Selected extract -
____________
Cadenza 20 Years 2Day - Yay Celebrate

 Year: 1994
for two trumpets, violoncello and congas

Juliet Palmer  

Deep Stew

Duration: 10' 00" Year: 1994
for electric violin, bass clarinet, Hammond organ and drum kit

  • Programme Note

    “Have you ever lost your mouth or anything in that small area… your lips, your teeth, your tongue, your tonsils? The throat – everything around there. You’d be in deep stew, yes.” Patti Labelle, Moon Shadow

    Listening to the Hammond-centred sound of the Peddlers in my parents’ car in 1974, I’d feel positively queasy. Ransacking my Dad’s cassette collection a few years, I stumbled across some of this old ‘driving music’. Somehow I no longer felt nauseous when I listened to it. Around the same time I bought my brother a collection of Rare Groove for his 30th birthday. One of the stand-out tracks is of Patti Labelle singing her version of Cat Stevens’ Moonshadow. The central section is an insanely long rant by Labelle in which each of the musicians solo (including a fabulous Hammond improv). Deep Stew takes it title and its spirit from this crazy sequence of ‘what if’s.

    Commissioned by the Composers’ Association of New Zealand with funds from the QEII Arts Council, Deep Stew was premiered in 1994 at Wellington Town Hall, New Zealand. The Bang on a Can All-Stars gave the work its American premiere in 1995 at New York’s Lincoln Center.

  • Availability

Mark Langford  

Geoffrey-a motley feathered duck-glimpses distantly and ponders.

 Year: 1994
for wind and percussion

Noel Sanders  

Loomin'

 Year: 1994
for clarinet, cello and piano

Thomas Goss  

Matins

Duration: 08' 55" Year: 1994, r. 2004
for alto flute with harp or piano

  • Programme Note

    Matins is a musical depiction of a mind coming into focus upon waking. As the cool quiet of the morning acts as a canvas that is slowly painted by gradual awareness, this piece builds from the inherently calm symbiosis of alto flute and harp into a more complex emotional picture as the developing themes explore moods of reverence, expectation, and bittersweet optimism.

    From a flutist’s standpoint, Matins is an exploration of the alto flute’s personality, too often stereotyped only as low and velvety. While that is undoubtedly a trademark sound, the instrument is also capable of great subtlety and flexibility throughout its range. As the work unfolds, the rich presence of the middle register is unleashed, and the cool sweetness of the high notes is coaxed out of the arcing phrases.
____________
Data records
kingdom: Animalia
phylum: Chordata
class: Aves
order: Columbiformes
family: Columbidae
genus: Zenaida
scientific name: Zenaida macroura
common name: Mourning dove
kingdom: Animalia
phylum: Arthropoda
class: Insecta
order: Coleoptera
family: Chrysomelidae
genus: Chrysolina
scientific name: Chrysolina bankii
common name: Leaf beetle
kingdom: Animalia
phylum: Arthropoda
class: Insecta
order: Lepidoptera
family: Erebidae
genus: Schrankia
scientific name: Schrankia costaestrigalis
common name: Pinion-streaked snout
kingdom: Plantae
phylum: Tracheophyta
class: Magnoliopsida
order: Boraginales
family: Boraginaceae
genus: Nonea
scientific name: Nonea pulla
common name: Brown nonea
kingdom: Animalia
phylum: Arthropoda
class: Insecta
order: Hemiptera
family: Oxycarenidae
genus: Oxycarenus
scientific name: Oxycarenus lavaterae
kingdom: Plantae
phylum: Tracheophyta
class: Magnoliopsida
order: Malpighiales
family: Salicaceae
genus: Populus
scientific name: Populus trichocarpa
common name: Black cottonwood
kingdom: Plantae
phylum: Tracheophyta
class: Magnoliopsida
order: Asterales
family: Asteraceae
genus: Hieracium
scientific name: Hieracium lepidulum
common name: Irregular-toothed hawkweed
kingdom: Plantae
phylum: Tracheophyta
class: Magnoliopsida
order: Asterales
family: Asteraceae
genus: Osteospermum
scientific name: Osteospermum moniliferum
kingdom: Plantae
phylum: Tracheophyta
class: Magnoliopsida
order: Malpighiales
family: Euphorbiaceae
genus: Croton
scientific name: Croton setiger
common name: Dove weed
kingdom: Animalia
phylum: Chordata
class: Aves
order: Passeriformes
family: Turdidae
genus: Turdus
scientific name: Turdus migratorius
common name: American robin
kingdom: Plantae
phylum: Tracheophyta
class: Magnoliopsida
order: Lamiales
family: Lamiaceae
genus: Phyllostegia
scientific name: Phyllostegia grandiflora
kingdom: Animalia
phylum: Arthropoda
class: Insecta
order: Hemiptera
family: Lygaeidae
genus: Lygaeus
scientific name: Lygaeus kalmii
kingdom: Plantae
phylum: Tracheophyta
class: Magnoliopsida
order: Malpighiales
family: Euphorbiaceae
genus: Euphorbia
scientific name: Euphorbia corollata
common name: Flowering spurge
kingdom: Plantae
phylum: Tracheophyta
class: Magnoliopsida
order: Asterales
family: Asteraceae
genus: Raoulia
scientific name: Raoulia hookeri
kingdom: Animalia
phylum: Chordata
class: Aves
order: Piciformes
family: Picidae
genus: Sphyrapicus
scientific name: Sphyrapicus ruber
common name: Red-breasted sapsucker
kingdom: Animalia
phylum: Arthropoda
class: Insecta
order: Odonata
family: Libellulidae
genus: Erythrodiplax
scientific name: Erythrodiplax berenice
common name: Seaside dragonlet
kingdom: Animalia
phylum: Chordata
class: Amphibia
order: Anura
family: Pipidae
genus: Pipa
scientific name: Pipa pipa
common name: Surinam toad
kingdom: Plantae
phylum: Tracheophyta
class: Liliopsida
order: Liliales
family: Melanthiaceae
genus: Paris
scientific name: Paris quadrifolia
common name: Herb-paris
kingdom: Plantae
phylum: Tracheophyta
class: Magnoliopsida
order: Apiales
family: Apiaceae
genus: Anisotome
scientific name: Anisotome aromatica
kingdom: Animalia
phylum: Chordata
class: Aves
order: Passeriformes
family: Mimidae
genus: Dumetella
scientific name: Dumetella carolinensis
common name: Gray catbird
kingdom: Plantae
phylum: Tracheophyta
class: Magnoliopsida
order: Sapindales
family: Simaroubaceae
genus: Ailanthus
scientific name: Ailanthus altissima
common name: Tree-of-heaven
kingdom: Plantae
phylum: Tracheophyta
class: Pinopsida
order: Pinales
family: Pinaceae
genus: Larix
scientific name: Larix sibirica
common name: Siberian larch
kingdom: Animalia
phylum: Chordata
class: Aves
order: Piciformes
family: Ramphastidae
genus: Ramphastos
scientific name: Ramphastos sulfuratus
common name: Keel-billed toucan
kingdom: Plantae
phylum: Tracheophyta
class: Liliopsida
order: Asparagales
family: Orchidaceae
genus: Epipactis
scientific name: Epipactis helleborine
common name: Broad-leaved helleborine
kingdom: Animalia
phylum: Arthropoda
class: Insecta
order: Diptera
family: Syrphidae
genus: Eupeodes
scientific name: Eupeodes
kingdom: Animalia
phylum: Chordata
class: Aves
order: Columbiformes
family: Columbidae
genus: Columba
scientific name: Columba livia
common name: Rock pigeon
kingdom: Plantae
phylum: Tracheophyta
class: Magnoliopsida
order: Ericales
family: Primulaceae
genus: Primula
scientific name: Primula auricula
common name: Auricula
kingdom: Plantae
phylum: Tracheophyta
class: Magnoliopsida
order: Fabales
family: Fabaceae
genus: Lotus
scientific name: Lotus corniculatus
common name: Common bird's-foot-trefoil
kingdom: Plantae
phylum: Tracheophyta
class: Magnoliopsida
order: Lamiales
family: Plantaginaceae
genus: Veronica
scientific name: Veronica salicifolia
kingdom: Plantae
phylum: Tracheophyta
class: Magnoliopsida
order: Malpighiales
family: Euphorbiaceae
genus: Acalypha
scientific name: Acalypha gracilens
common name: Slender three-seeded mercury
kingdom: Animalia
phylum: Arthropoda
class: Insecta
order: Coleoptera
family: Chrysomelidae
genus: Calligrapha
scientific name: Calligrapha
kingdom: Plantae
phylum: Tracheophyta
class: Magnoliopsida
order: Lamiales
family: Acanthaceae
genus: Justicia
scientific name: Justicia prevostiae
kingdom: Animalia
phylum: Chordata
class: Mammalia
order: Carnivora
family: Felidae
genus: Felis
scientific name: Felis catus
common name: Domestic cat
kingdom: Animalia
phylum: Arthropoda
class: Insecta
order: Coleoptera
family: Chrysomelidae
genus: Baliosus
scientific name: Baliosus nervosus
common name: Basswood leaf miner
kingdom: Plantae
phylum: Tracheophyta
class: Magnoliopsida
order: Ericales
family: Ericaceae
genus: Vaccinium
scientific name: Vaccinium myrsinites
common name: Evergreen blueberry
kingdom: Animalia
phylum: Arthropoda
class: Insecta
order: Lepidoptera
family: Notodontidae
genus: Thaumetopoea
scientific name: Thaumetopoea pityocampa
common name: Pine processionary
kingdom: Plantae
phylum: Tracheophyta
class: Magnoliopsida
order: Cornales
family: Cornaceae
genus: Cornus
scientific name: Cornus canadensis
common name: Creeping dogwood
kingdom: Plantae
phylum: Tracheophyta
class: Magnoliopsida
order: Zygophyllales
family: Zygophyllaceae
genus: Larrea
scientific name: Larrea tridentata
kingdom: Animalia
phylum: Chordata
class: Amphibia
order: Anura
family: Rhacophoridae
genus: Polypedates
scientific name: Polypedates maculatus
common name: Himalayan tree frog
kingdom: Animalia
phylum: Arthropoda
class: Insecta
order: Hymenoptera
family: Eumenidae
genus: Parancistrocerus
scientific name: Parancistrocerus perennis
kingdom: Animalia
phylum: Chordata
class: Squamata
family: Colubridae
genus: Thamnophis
____________
Exercise requirements -
A: According to the composition catalog, where did the Bang on a Can All-Stars give Deep Stew its American premiere?
B: Please extend the composition catalog, picking up right after its final sentence.

Responses to the tasks -
A: At New York's Lincoln Center, in 1995.

B:
    The title refers to the first canonical hour, celebrated at daybreak. The Gregorian chant quoted as a second subject is from the Easter liturgy, however, and is used to express a sense of purposeful introspection rather than as any specific reference to ritual.

  • Availability

John Psathas  

Overture

Duration: 05' 00" Year: 1994
for 4 horns in F, 3 trumpets in B flat, 3 trombones, 4 percussionists

Ross Carey  

Te Whanganui-a-Tara

Duration: 13' 00" Year: 1994
for alto flute/flute, guitar and cello

  • Programme Note

    The title Te Whanganui-a-Tara or ‘The Great Harbour of Tara’ is the original Maori name for Port Nicholson, commonly know as Wellington Harbour. I conceived the piece while living in the hillside suburb of Roseneath, where from certain vantage points the harbour lies enticingly at one’s feet in several directions. The piece is in three movements.

    I. Entwining melodic figures on alto flute, joined by guitar and cello relate a time before any human presence around this body of water; the hills and valley are alive with the sounds of birds and insects.

    II. Energetic motions convey the great Earthquake of the 1400s, which raised the land where Wellington airport now stands; the ensuing calm of the changed landscape is indicated by an ascending motif over an open fifth.

    III. A contemporary portrait; the busy lives of the inhabitants scattered all around the quiet presence of the great harbour of Tara.

    Written for guitarist Kazuhito Yamashita, the work received its premiere in ‘Green Concerts Volume Two’ held at ALTI Hall, Kyoto, in April 1995.